Thank you for your help.

0
Entering edit mode

Hello,

I don't know the program. But I guess you have to remove the ; before the out_path parameter in the config file, so that whatever you declare there have an effect.

fin swimmer

0
Entering edit mode

Yes I removed the ; part but there is still the same issue.

0
Entering edit mode

It would be odd if the config file is using ; in some way. But in that case can you specify a directory you want the output to go to in ;out_path = /path_to_dir_you_want

0
Entering edit mode

It would be odd if the config file is using ; in some way.

The php config file php.ini for example uses this to comment out parameters.

0
Entering edit mode

Yep it works if I modify it directly in the config.ini file of course but the output path will change depending on the script I use...

I have around 100 script to run with a unique path for each job, that is why I want to incorporate the out_path directly in my script and not in the config.ini which does not change.

0
Entering edit mode

Have the script generate/modify the config.ini.

2
Entering edit mode
18 months ago
h.mon 25k
Brazil
ERROR   Please do not provide a full path in --out parameter, no slash. Use out_path in the config.ini file to specify the full path.

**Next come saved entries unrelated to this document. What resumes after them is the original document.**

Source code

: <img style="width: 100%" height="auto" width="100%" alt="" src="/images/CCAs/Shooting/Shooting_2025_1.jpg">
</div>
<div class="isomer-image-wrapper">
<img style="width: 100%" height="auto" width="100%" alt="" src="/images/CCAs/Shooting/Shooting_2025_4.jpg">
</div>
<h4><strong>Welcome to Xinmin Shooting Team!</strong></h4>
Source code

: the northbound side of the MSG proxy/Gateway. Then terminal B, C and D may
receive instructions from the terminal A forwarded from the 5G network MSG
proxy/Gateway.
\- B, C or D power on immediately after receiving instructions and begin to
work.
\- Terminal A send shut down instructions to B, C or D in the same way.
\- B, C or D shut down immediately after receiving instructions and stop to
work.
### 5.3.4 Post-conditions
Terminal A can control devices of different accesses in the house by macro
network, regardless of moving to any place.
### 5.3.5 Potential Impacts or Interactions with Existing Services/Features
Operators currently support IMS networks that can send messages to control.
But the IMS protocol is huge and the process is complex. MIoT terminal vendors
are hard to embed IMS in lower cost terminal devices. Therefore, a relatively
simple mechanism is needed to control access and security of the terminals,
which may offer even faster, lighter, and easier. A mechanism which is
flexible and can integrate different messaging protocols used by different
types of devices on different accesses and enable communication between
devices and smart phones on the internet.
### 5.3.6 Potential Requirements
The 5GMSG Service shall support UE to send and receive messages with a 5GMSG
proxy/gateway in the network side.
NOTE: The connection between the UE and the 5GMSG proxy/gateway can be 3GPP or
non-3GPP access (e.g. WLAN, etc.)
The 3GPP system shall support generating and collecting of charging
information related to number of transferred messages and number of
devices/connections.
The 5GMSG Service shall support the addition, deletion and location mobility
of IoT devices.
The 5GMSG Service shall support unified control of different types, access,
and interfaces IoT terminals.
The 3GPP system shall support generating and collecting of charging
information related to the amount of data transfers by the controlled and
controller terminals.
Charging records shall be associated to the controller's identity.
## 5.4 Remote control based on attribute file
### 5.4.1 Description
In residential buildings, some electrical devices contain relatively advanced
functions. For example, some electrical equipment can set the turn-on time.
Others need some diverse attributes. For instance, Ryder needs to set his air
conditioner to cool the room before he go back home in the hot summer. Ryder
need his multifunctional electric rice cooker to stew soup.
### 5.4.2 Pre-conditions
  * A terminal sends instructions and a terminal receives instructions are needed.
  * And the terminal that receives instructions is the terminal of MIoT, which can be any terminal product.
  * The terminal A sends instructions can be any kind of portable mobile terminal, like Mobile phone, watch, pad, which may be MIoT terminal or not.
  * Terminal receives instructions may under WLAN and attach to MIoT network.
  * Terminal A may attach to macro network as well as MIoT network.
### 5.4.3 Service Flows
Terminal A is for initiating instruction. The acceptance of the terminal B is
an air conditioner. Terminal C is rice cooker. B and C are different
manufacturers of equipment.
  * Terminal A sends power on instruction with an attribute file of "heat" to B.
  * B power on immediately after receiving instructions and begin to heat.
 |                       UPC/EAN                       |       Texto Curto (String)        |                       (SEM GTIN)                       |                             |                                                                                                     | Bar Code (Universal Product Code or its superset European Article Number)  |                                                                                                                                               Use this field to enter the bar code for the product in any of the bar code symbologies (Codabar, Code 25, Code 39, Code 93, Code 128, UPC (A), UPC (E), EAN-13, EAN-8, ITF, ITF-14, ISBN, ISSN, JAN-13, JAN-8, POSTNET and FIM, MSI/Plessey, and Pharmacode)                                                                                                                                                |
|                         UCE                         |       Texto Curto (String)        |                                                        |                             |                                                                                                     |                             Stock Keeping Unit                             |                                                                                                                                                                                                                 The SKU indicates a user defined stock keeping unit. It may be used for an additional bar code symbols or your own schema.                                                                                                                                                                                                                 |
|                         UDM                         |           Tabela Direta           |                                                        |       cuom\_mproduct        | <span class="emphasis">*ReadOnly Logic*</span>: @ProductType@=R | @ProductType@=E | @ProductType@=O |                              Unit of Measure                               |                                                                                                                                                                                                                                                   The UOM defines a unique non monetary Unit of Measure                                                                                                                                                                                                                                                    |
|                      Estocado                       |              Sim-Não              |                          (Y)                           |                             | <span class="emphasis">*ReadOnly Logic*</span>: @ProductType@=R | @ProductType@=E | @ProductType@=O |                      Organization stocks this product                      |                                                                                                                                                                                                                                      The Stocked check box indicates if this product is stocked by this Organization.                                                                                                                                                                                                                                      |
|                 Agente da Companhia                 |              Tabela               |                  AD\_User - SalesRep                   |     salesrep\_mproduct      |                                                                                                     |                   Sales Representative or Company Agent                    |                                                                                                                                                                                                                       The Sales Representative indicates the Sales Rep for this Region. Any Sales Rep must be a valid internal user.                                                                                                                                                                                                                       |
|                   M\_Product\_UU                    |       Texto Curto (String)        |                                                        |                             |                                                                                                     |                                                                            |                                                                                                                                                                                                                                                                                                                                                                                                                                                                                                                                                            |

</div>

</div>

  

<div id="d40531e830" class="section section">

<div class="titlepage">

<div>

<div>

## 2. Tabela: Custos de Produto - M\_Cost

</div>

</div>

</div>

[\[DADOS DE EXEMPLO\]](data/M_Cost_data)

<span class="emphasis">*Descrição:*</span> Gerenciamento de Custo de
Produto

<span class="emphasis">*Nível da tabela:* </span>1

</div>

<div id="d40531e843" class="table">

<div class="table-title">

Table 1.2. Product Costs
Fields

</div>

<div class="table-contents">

It is a bit annoying you can't just give a path to --out. I would solve (in fact, it is what I do when I use BUSCO) the issue in a simpler manner than editing the config for every run: I just create and cd into the desired output directory before running BUSCO.

################
# Command line #
################
export PATH=/usr/remote/Python-3.6.5/bin:$PATH PATH=$PATH:/usr/bin
mkdir path/run_busco
cd path/run_busco
export PYTHONPATH=$PYTHONPATH:~/path/site-packages python3 /path/busco-masterV3/scripts/run_BUSCO.py -i$ASSEMBLY -o $NAME -l$LINEAGE -m geno -f


Of course, if "ASSEMBLY=path/genome.fasta" and "LINEAGE=path/hymenoptera_odb9" are relative paths, they have to be tweaked to work in the new folder - if they are absolute paths, they will work regardless of where BUSCO is running.